Psycholinguistic studies on bilingualism generally investigate how linguistic information is shared between a listener's first language (L1) and second language (L2) at the conceptual level and in the lexicon. At the same time speech perception studies examine how social information affects language processing and representation. This dissertation brings these two lines of research together and demonstrates that the L1 and L2 are connected through a social category activation link, in addition to previously proposed conceptual and lexical links. In particular, I show that the activation of ethnicity operates under a shared system across the L1 and L2 during both immediate speech processing and long-term abstract representations. This claim is supported by sensitivity and reaction time results from two priming experiments. In a novel cross-language / cross-dialect paradigm, English (L1) - Maori (L2) bilingual New Zealanders participated in a short-term and a long-term auditory lexical decision task (72 and 45 subjects respectively), where critical prime and target pairs were made up of English-to-Maori and Maori-to-English translation equivalents.
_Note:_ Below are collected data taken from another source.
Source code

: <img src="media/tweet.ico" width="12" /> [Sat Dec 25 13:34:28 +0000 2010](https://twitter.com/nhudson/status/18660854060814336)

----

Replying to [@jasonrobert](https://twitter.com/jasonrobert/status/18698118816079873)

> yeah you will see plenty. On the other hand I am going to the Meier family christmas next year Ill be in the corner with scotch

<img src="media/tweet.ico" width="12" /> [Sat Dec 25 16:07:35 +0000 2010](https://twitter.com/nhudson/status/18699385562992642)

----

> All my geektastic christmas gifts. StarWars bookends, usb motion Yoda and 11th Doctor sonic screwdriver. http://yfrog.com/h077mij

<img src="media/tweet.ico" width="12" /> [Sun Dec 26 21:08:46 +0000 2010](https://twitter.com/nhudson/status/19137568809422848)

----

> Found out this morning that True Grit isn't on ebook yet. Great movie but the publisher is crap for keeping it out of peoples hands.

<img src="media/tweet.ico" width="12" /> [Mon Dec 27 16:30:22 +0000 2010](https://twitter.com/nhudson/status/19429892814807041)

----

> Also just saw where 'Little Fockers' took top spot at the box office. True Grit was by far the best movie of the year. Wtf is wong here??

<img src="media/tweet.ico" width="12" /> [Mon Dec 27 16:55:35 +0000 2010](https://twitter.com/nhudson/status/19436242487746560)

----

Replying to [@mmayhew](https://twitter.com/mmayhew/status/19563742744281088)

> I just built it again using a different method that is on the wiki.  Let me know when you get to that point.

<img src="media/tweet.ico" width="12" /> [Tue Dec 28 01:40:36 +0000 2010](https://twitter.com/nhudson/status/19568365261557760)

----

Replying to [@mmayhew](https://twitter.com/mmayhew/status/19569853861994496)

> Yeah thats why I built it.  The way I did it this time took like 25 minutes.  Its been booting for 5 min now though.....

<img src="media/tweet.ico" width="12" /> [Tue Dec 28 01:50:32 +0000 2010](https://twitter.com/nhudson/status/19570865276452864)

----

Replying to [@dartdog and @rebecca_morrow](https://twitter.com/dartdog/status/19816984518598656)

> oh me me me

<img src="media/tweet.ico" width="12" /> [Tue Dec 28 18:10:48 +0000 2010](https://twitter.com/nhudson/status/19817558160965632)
Half of the English target words were pronounced by standard New Zealand Pakeha English speakers and half by Maori English speakers, thus creating nine test conditions: four bilingual conditions, four English-only conditions, and a within-Maori repetition priming condition. Each critical English word contained one of four sociophonetic variables: theta, final /z/, and the GOOSE or GOAT vowels. The results reveal a stronger connection between Maori and Maori English representations than between Maori and Pakeha English representations both in short-term processing and long-term mental representations. I argue for the existence of an ethnicity activation link between the L1 and L2. The strength of this link varies based on the directionality and time-course of activation, the sociophonetic variable in the word, and the listener's previous experience with the social category.